A parlare in prima persona i ragazzi protagonisti della ricerca. Un mini-documentario in cui sono raccolte le loro percezioni ed emozioni legate all’uso quotidiano della tecnologia, ma anche interviste ad alcuni insegnanti, ricercatori e genitori. Uno spaccato in cui gli adolescenti raccontano con franchezza dubbi e paure, consapevoli della complessità del tema.
Come funziona la ricerca. Per l’indagine sono stati creati due gruppi di studenti equivalenti ma con una diversa età di accesso ai social media e sono stati monitorati i loro risultati scolastici nel tempo (dalle elementari in poi sempre in base ai test Invalsi). Grazie ad una tecnica statistica nota come “Did” (Differenza nelle differenze) si è potuto distinguere tra semplici associazioni, senza un rapporto di causa ed effetto, tra competenze e età di ingresso nel mondo dei social media e effetti reali misurati su base scientifica. La ricerca ha inoltre esplorato le variabili come l’istruzione dei genitori, il genere e il background migratorio.
La disuguaglianza da iperconnessione. Uno degli aspetti più interessanti riguarda la distribuzione sociale dell’uso precoce dei dispostivi digitali. Se una volta era la televisione ad essere una "cattiva maestra", adesso sono internet e i social media a fare da baby sitter ed intrattenitori dei ragazzi durante tutto l’arco della giornata. L’iperconnessione è un problema che riguarda soprattutto i figli di famiglie migranti o con basso livello di istruzione. Genitori che probabilmente hanno meno tempo libero e meno strumenti per indirizzare i figli ad un utilizzo consapevole rispetto alle famiglie più istruite che, solo per fare un esempio, utilizzano nel 54% il parental control sui dispositivi dei figli. Mentre il digital divide tradizionale si sta riducendo, ed è senz'altro un elemento positivo, avanza un nuovo gap ben più pericoloso. “Siamo di fronte ad un meccanismo che amplifica le disuguaglianze educative” commenta Giovanni Abbiati, docente di Sociologia dei Processi economici all’università di Brescia.

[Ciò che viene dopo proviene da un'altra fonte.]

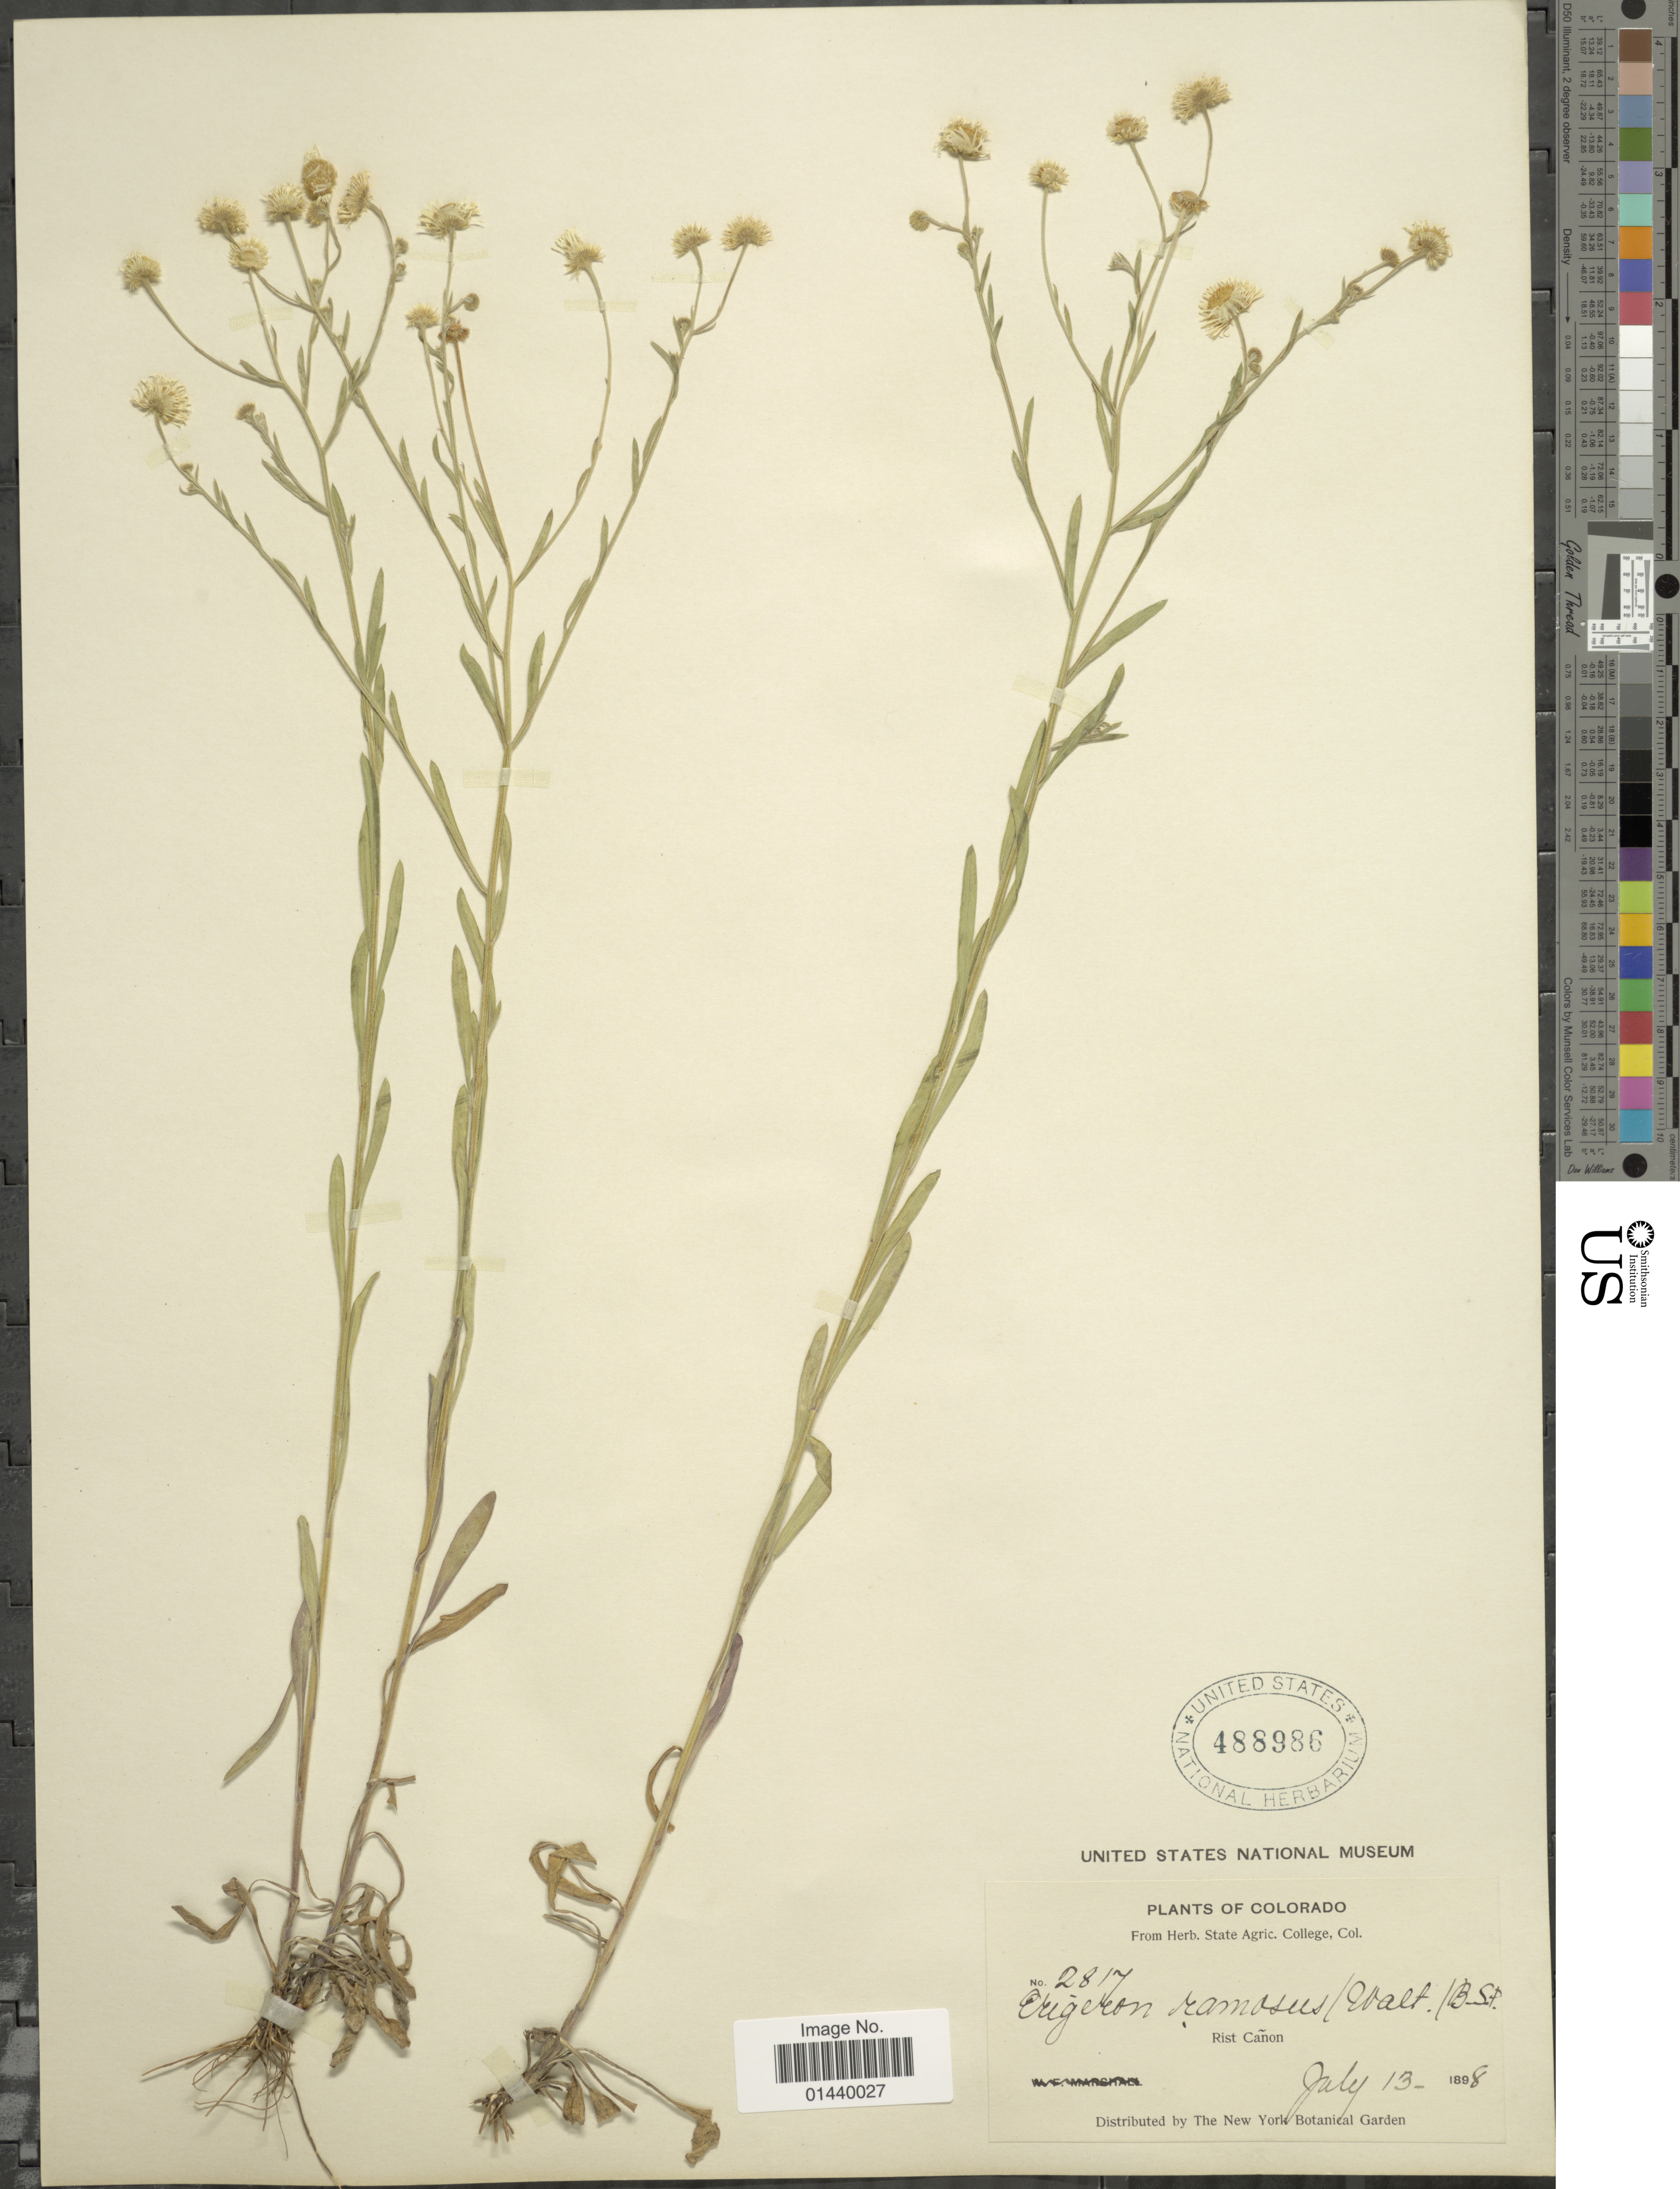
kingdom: Plantae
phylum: Tracheophyta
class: Magnoliopsida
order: Asterales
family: Asteraceae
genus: Erigeron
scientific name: Erigeron strigosus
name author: Muhl. ex Willd.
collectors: ex herb. State Agric. College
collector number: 2817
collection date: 1898-07-13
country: United States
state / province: Colorado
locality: Rist Canon.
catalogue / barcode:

Differenze di genere nell'utilizzo del cellulare. La ricerca ha quantificato l’utilizzo dello smartphone da parte dei ragazzi: uno su due lo utilizza spesso o sempre appena sveglio e ammette di portarlo anche a tavola. Il 22% lo consulta anche durante la notte, interrompendo il sonno. Quotidiano il ricorso ad internet per cercare informazioni (94%), l'ascolto di musica e la visione di filmati sulle varie piattaforme (98%). Emerge però una significativa differenza di genere. Le ragazze che usano di più i social network per condividere contenuti e interagire con i coetanei e sono molto coinvolte emotivamente in queste attività. Si tratta di un comportamento che ha effetti sulla percezione del corpo e sul benessere emotivo. I ragazzi invece usano il cellulare per i videogiochi o la fruizione in streaming di contenuti di lunga durata e hanno maggiori difficoltà di concentrazione nello studio. Differenze che suggeriscono la necessità di interventi educativi e strategie di regolamentazione che tengano conto anche del genere. Lo studio non si ferma qui ma proseguirà. “Dobbiamo lavorare per capire come favorire un uso più consapevole delle tecnologie digitali, attraverso nuove norme sociali, strumenti educativi efficaci e policy mirate” assicura Marco Gui, docente di Sociologia dei Processi culturali e comunicativi e coordinatore di Eyes Up.